**Extracted material:**

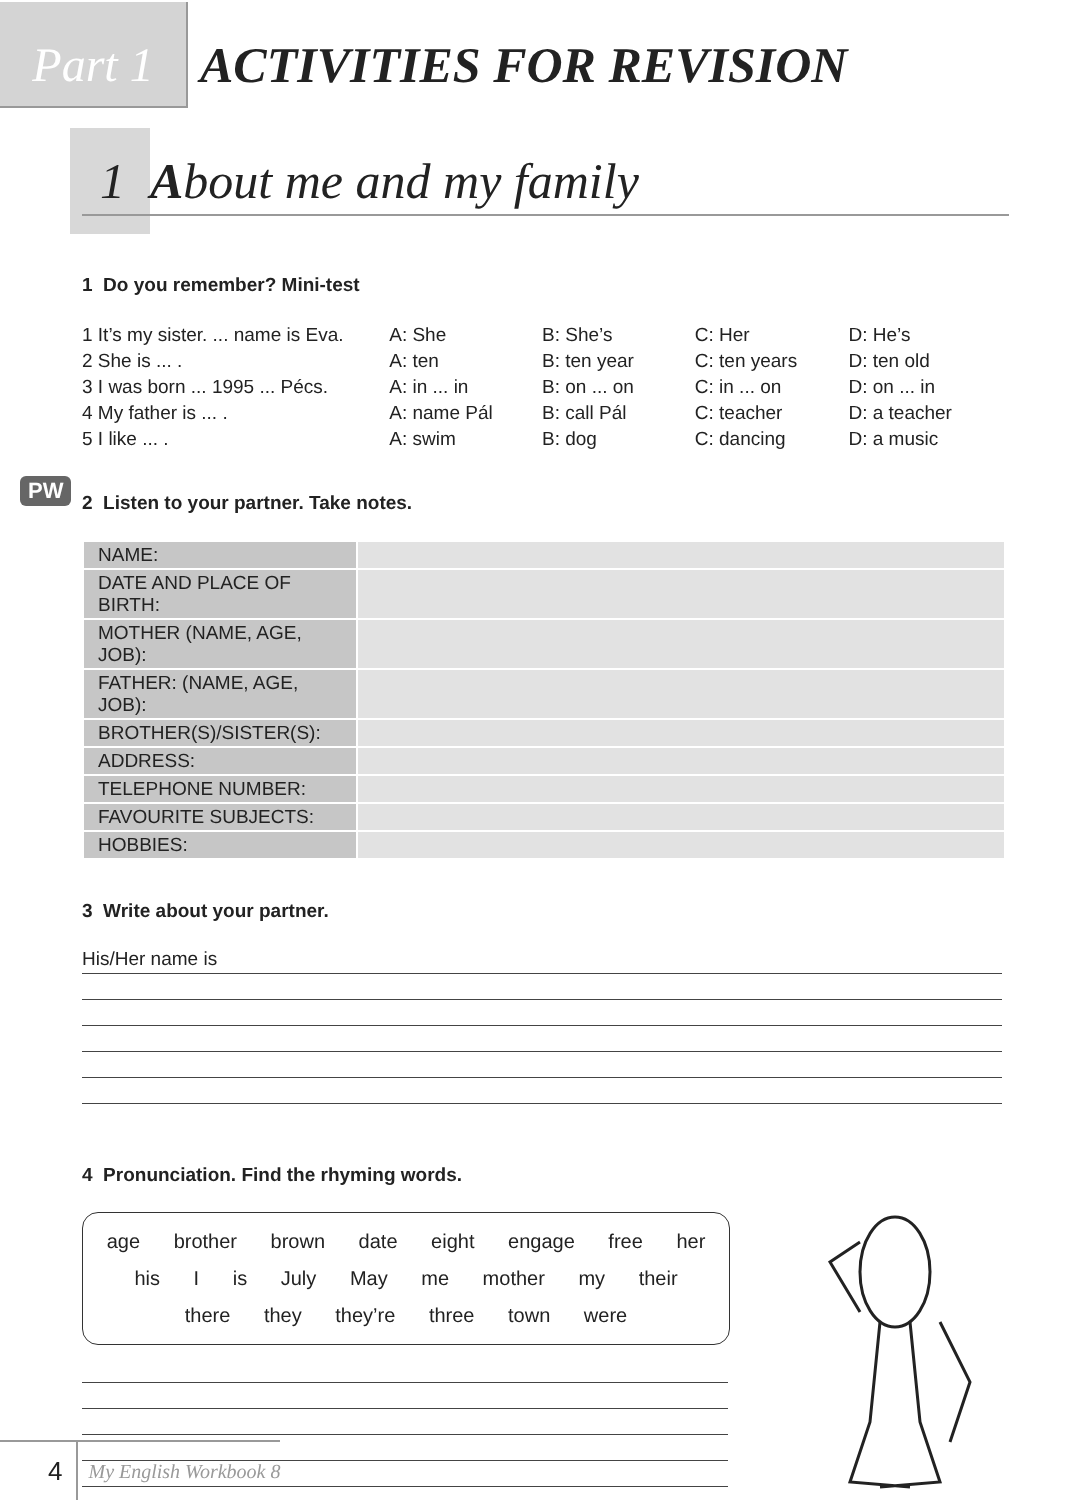Part 1
ACTIVITIES FOR REVISION
1 About me and my family
1 Do you remember? Mini-test
| 1 It’s my sister. ... name is Eva. | A: She | B: She’s | C: Her | D: He’s |
| 2 She is ... . | A: ten | B: ten year | C: ten years | D: ten old |
| 3 I was born ... 1995 ... Pécs. | A: in ... in | B: on ... on | C: in ... on | D: on ... in |
| 4 My father is ... . | A: name Pál | B: call Pál | C: teacher | D: a teacher |
| 5 I like ... . | A: swim | B: dog | C: dancing | D: a music |
PW
2 Listen to your partner. Take notes.
| NAME: | |
| DATE AND PLACE OF BIRTH: | |
| MOTHER (NAME, AGE, JOB): | |
| FATHER: (NAME, AGE, JOB): | |
| BROTHER(S)/SISTER(S): | |
| ADDRESS: | |
| TELEPHONE NUMBER: | |
| FAVOURITE SUBJECTS: | |
| HOBBIES: | |
3 Write about your partner.
His/Her name is
4 Pronunciation. Find the rhyming words.
age brother brown date eight engage free her
his I is July May me mother my their
there they they’re three town were
4 My English Workbook 8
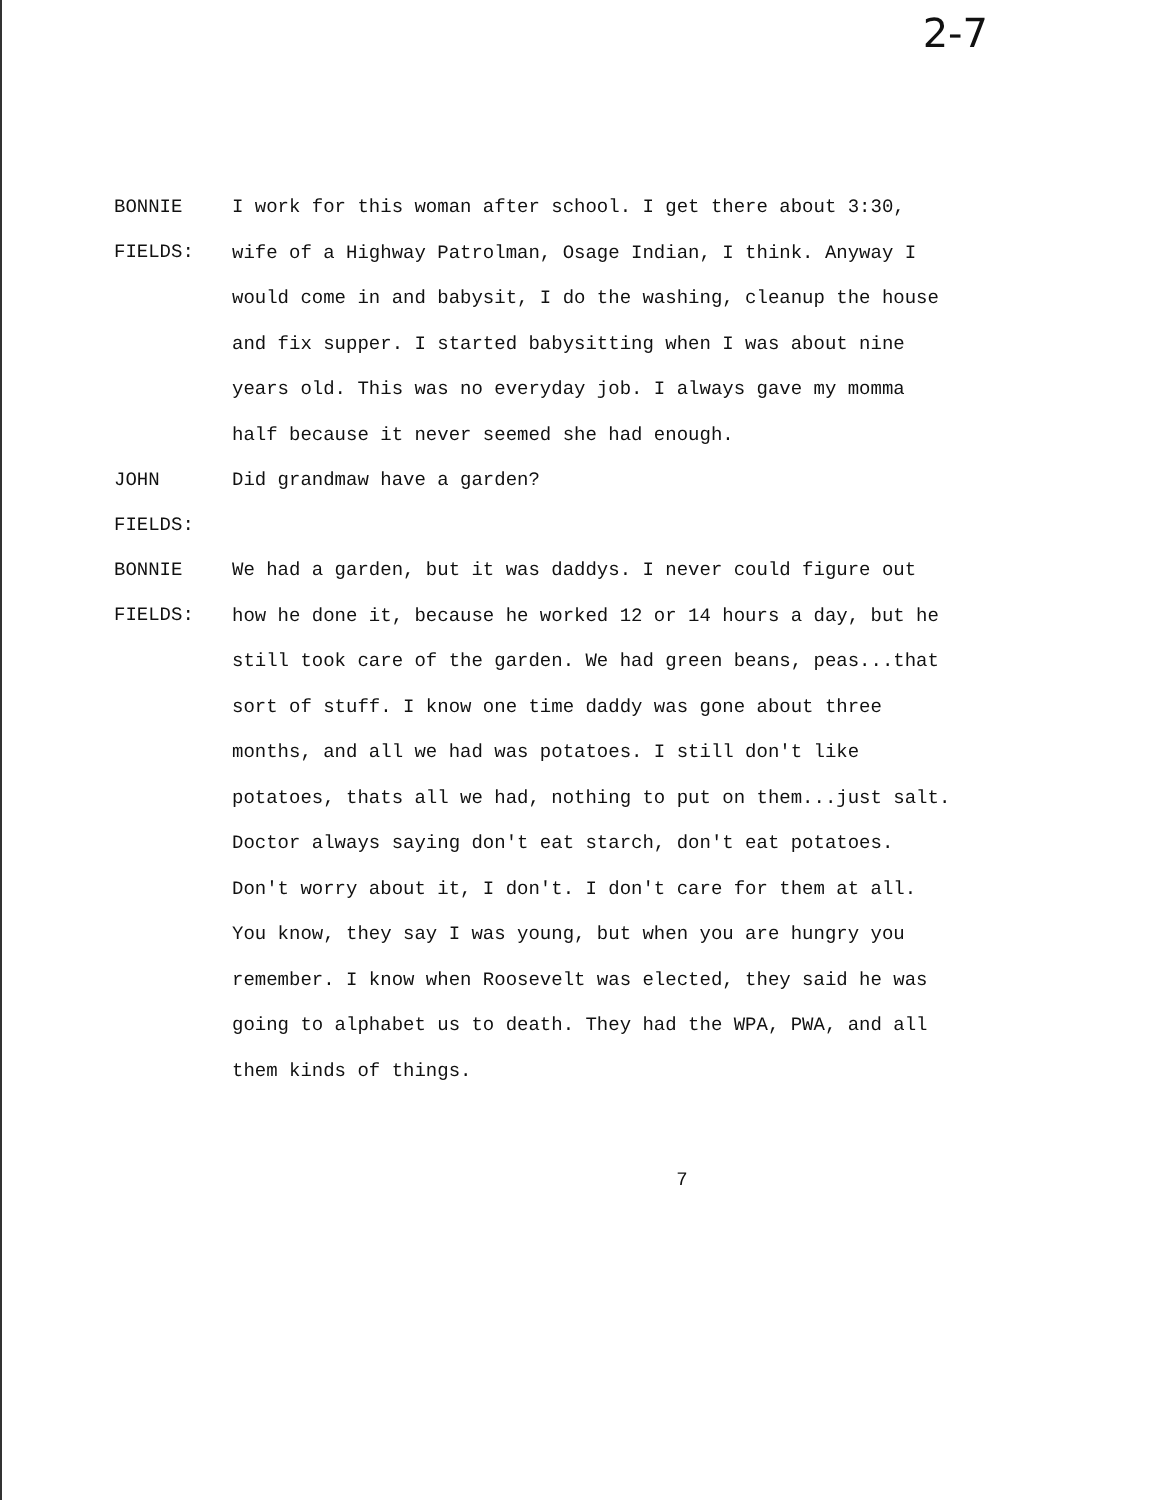2-7
BONNIE FIELDS:
I work for this woman after school. I get there about 3:30, wife of a Highway Patrolman, Osage Indian, I think. Anyway I would come in and babysit, I do the washing, cleanup the house and fix supper. I started babysitting when I was about nine years old. This was no everyday job. I always gave my momma half because it never seemed she had enough.
JOHN FIELDS:
Did grandmaw have a garden?
BONNIE FIELDS:
We had a garden, but it was daddys. I never could figure out how he done it, because he worked 12 or 14 hours a day, but he still took care of the garden. We had green beans, peas...that sort of stuff. I know one time daddy was gone about three months, and all we had was potatoes. I still don't like potatoes, thats all we had, nothing to put on them...just salt. Doctor always saying don't eat starch, don't eat potatoes. Don't worry about it, I don't. I don't care for them at all. You know, they say I was young, but when you are hungry you remember. I know when Roosevelt was elected, they said he was going to alphabet us to death. They had the WPA, PWA, and all them kinds of things.
7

**Work item:**
Count the lines in these records that hold the string "always". Only the number is wanted.

**Solution to this task:**
2